Even if you just consume raw honey, you could reap some cardiovascular health benefits. "Some research shows that honey may help protect against heart disease by reducing 'bad' LDL cholesterol while increasing 'good' HDL," Sass says. "When used to replace sugar (not just added to a diet) honey may also help reduce triglycerides, which are linked to hardened arteries." Research has even revealed the possibility that honey could contain cancer fighting agents.
Honey as Moisturizer
Covering your face with raw honey might seem off, but honey is actually a beneficial skincare ingredient. Honey is a great option for those who suffer chronic dry skin. This is because honey is a humectant—a substance that draws water to the skin. Raw honey also contains enzymes that restore skin purity for damaged skin.
Honey Fights Infection
The antibacterial properties of honey are greater than you might realize. "Honey contains a variety of vitamins, minerals, and even antioxidants in the form of flavonoids and phenolic acids," Friedman says. "The specific amount and type of these nutrients varies with the source of honey, so it's hard to say specifically what you're getting with each jar." Experts claim that Manuka honey is more effective than regular honey when it comes to preventing infection.
Honey does not only boost your immunity from the inside; it also protects against infection topically. According to the Cochrane Review with 26 separate clinical trials involving 3,011 participants in total, honey can be used to treat these wounds: boils, burns, pilonidal cysts, and venous and diabetic foot ulcers. According to Zeichner, honey also contains a small amount of hydrogen peroxide in its natural form. Manuka honey is especially beneficial as it contains methylglyoxal. This compound makes it beneficial for topical treatment of gashes and wounds. It may even be more beneficial than raw honey.
Honey as Natural Sleep Aid
Researched published in Pediatrics claims honey to act as a natural sleep inducer. Adding a tablespoon or two to your bedtime tea or water can reset the circadian rhythm. This technique pairs well with a natural sleep aid tea like chamomile, which contains the antioxidant apigenin. Children under the age of one should not consume honey, however, as the spores are dangerous to infants.
Honey for Sore Throats
Honey is a great natural relief option during flu season. Honey is even known to work as well at suppressing cough and soothing sore throats as the cough suppressant dextromethorphan. "It's not a total cure, but honey can lessen the discomfort and irritation that comes along with a scratchy throat. Research supports honey as more soothing than medicinal," Friedman says.
Honey can be a great source of relief during allergy season as well.
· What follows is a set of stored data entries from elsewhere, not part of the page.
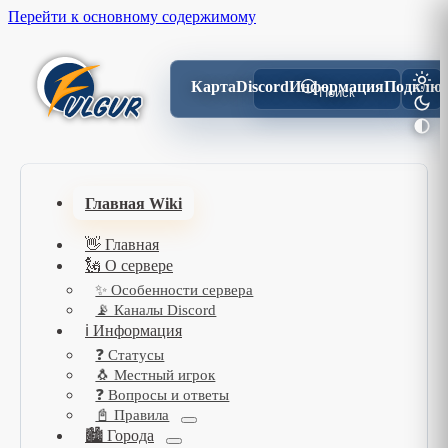
Перейти к основному содержимому
Карта
Discord
Информация
Подключ
Поиск
Главная Wiki
👋 Главная
🗽 О сервере
✨ Особенности сервера
📡 Каналы Discord
ℹ️ Информация
❓ Статусы
🐧 Местный игрок
❓ Вопросы и ответы
📓 Правила
🏙️ Города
This might seem ironic, as pollen causes allergies and bees use pollen to make honey. Experts believe that introducing the pollen pathogen into the body might desensitize it. Honey is not a replacement for treatment, however. It can help relieve discomfort, but not cure. "While we hear a lot about using honey and bee pollen in treating seasonal allergies, research doesn't support a curative role," Friedman says.